## Required work
Return the data below verbatim, from the line containing "city: Dissen" through the final line of the data, including both of those lines. Omit the pictures from your answer.

Dataset entries:
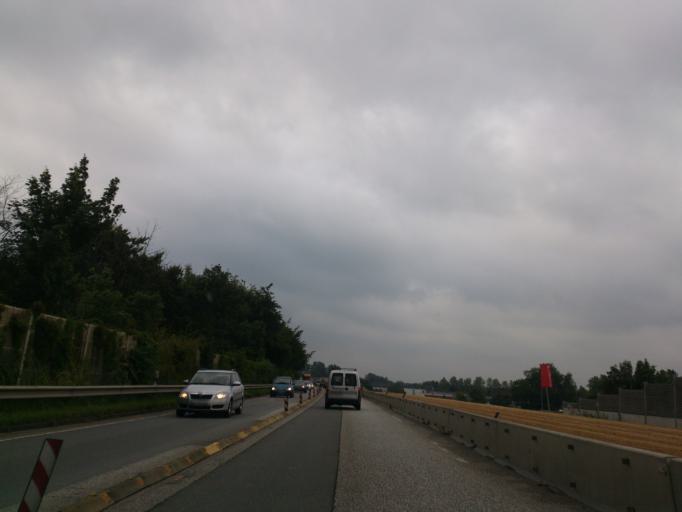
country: DE
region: Schleswig-Holstein
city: Heiligenstedtenerkamp
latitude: 53.9072
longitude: 9.4893
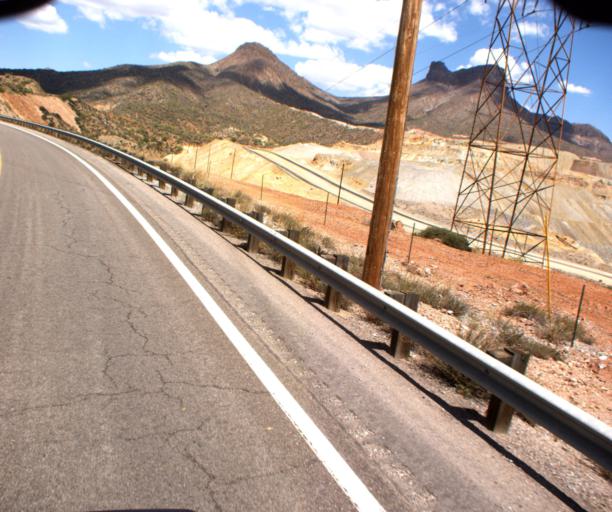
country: US
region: Arizona
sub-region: Pinal County
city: Superior
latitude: 33.1717
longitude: -111.0118
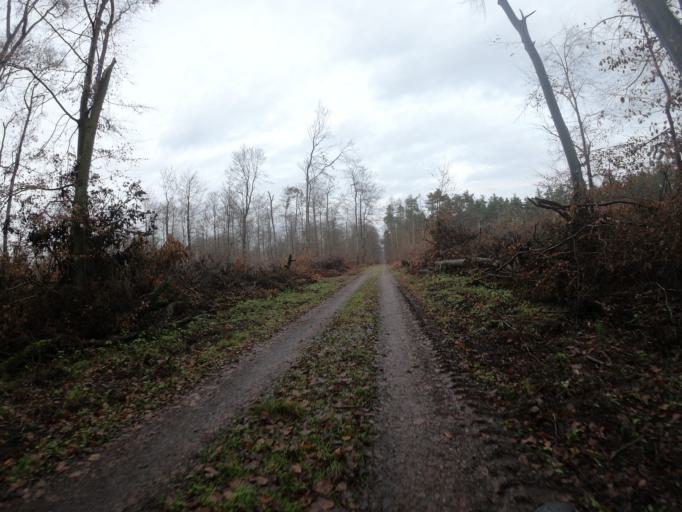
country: DE
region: Hesse
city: Morfelden-Walldorf
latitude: 49.9774
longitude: 8.6091
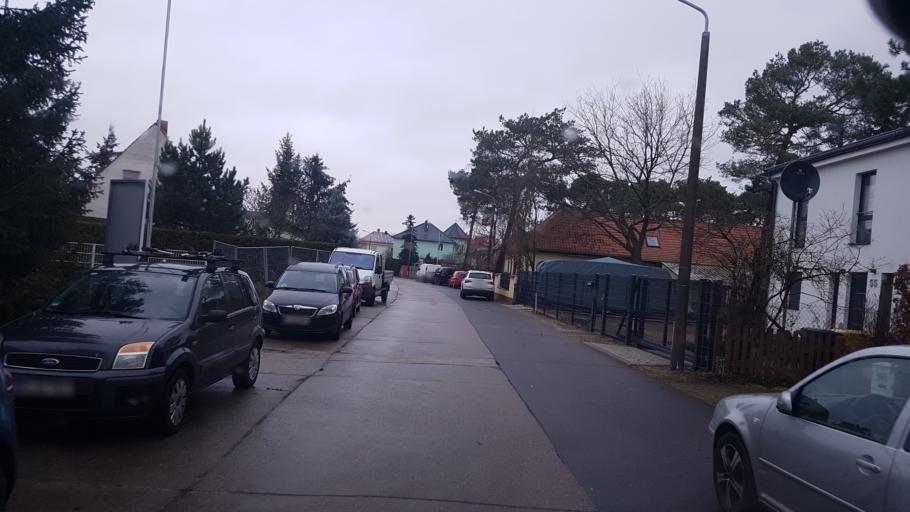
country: DE
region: Berlin
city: Wannsee
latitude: 52.3575
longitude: 13.1300
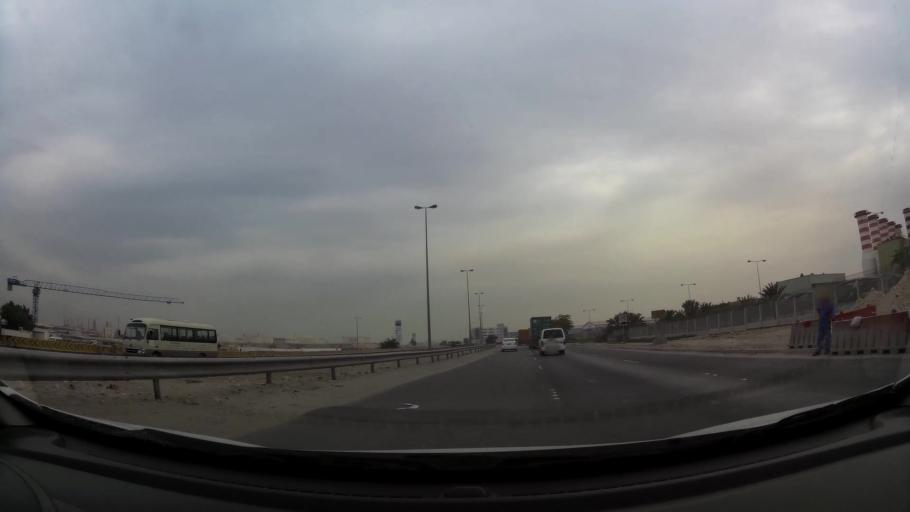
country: BH
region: Northern
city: Ar Rifa'
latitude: 26.1221
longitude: 50.5916
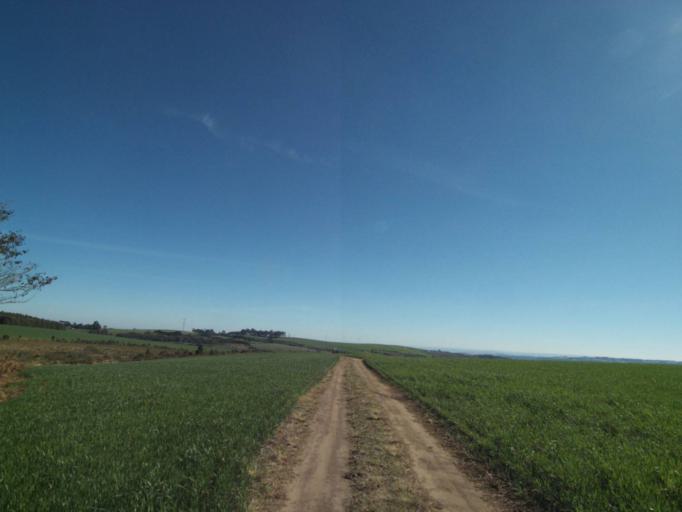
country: BR
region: Parana
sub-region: Tibagi
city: Tibagi
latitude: -24.5918
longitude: -50.2499
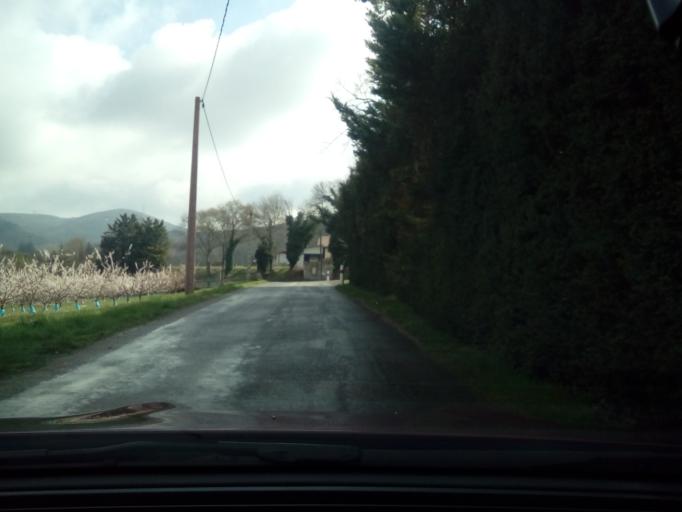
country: FR
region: Rhone-Alpes
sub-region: Departement de la Drome
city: Saulce-sur-Rhone
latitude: 44.7015
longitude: 4.8448
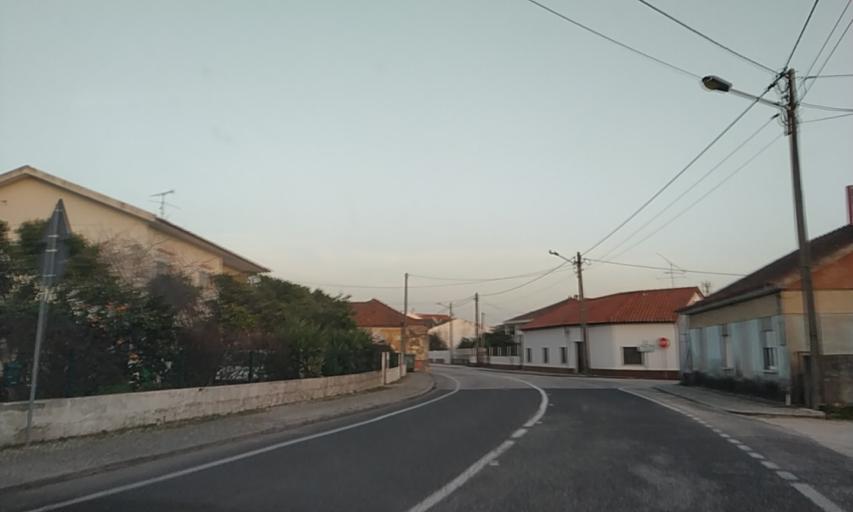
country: PT
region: Leiria
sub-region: Marinha Grande
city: Marinha Grande
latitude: 39.7464
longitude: -8.9464
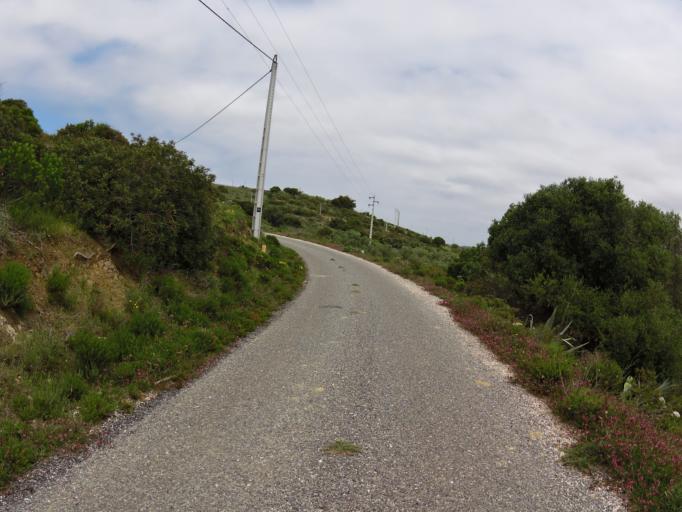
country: PT
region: Faro
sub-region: Vila do Bispo
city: Vila do Bispo
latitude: 37.0766
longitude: -8.8758
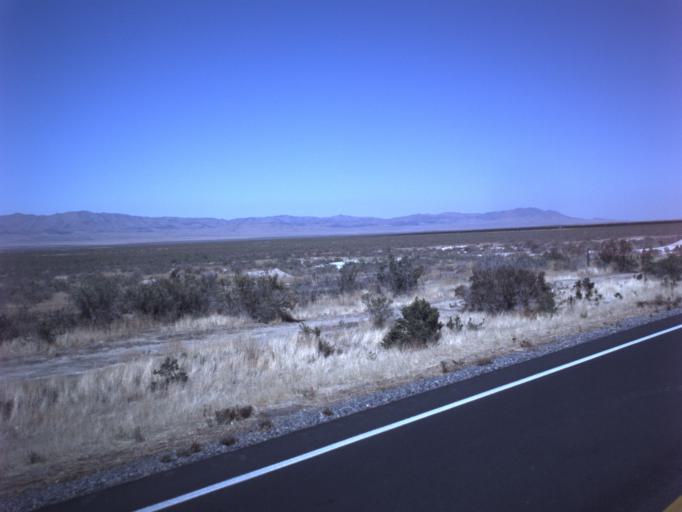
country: US
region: Utah
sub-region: Tooele County
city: Grantsville
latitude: 40.4734
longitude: -112.7462
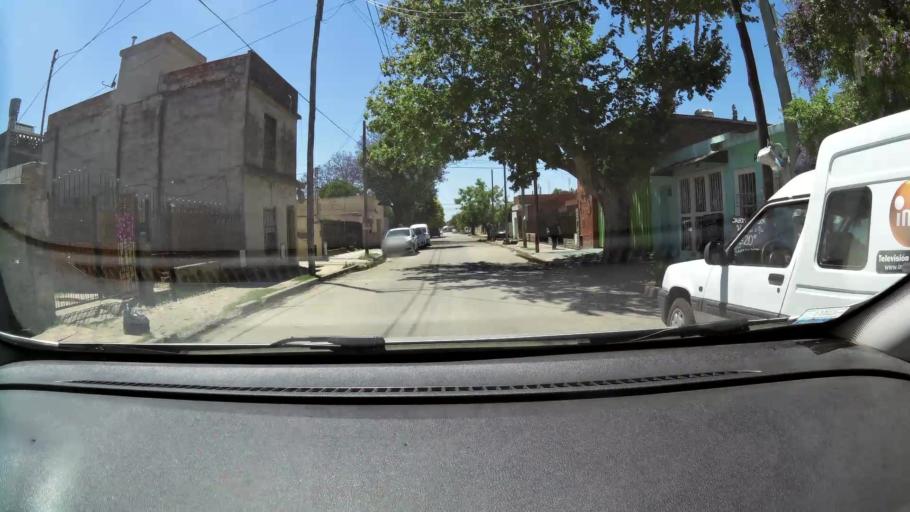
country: AR
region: Cordoba
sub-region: Departamento de Capital
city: Cordoba
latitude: -31.4285
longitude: -64.1163
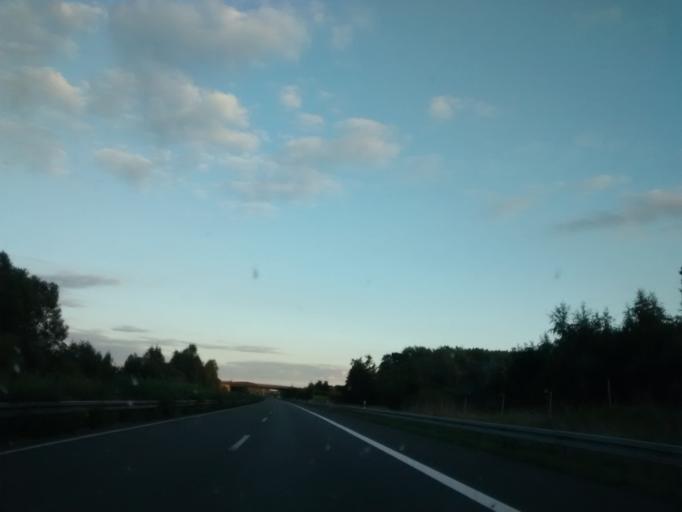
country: DE
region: Lower Saxony
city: Dissen
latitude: 52.0994
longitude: 8.2000
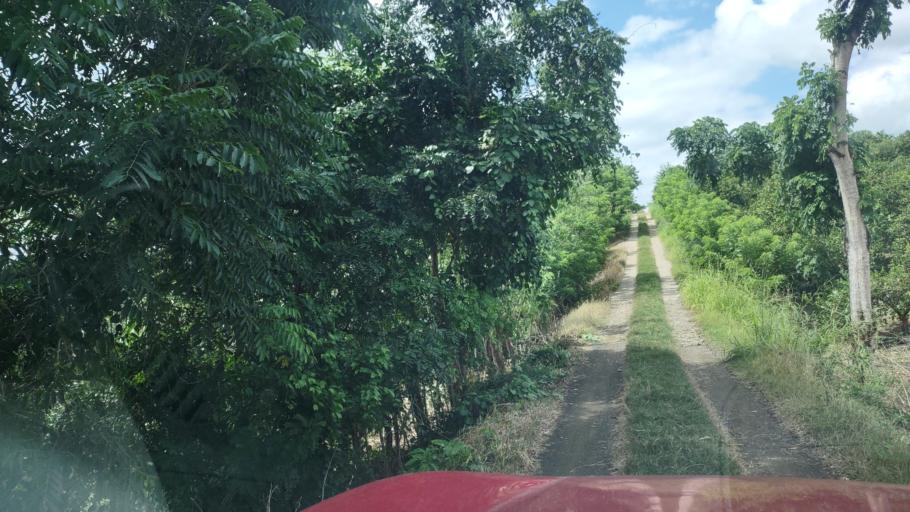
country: MX
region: Puebla
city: San Jose Acateno
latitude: 20.2226
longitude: -97.1516
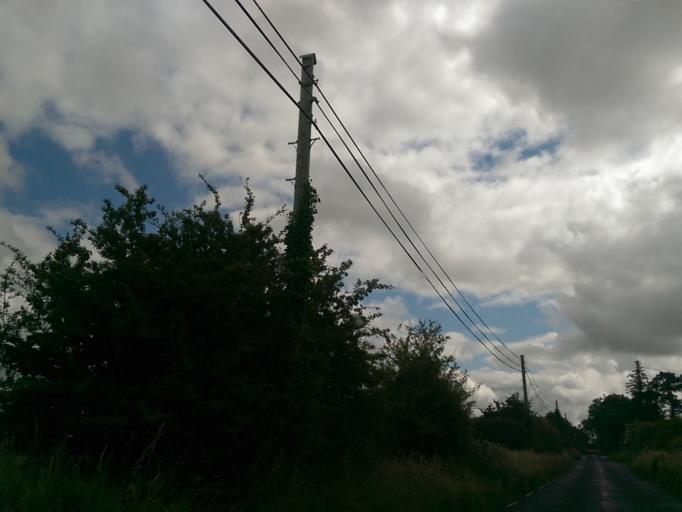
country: IE
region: Connaught
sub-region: County Galway
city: Loughrea
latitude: 53.4249
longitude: -8.5035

## Exercise response
city: Dissen
latitude: 52.0994
longitude: 8.2000
country: MX
region: Puebla
city: San Jose Acateno
latitude: 20.2226
longitude: -97.1516
country: IE
region: Connaught
sub-region: County Galway
city: Loughrea
latitude: 53.4249
longitude: -8.5035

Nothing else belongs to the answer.